START Data
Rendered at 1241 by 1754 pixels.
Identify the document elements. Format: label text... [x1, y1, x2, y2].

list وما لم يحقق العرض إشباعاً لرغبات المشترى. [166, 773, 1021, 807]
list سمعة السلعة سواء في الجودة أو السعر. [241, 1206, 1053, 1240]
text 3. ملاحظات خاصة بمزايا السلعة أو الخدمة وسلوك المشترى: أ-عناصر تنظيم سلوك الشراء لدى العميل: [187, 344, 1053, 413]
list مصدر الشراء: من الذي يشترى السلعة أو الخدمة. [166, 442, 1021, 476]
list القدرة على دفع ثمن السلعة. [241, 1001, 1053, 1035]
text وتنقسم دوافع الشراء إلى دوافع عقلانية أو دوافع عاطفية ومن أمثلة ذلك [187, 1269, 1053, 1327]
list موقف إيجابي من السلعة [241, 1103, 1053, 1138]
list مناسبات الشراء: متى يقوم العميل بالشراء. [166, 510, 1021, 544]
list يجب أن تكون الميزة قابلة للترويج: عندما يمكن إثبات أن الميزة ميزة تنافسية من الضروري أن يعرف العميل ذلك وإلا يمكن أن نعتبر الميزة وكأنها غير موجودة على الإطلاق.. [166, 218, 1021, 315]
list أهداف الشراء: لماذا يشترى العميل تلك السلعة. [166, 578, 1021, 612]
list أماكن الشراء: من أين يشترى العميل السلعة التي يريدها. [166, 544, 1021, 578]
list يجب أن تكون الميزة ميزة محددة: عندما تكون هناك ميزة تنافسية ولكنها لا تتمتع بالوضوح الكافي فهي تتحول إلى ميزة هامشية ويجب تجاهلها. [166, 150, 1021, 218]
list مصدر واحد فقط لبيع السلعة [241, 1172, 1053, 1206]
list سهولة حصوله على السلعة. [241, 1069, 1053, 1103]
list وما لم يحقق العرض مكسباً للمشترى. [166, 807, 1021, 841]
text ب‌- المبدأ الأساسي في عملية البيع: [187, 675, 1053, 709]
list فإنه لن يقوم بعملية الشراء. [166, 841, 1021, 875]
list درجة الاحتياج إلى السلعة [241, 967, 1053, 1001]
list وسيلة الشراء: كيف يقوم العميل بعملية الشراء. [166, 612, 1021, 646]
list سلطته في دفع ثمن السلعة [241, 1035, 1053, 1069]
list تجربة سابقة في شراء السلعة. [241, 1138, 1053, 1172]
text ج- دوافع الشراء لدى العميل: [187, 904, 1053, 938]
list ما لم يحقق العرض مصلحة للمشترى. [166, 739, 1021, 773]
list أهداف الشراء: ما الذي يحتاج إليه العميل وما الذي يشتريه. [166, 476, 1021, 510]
END Data
**What is expected:** Report each line above that includes the string "مصدر".

**Answer to the problem:**
list مصدر الشراء: من الذي يشترى السلعة أو الخدمة. [166, 442, 1021, 476]
list مصدر واحد فقط لبيع السلعة [241, 1172, 1053, 1206]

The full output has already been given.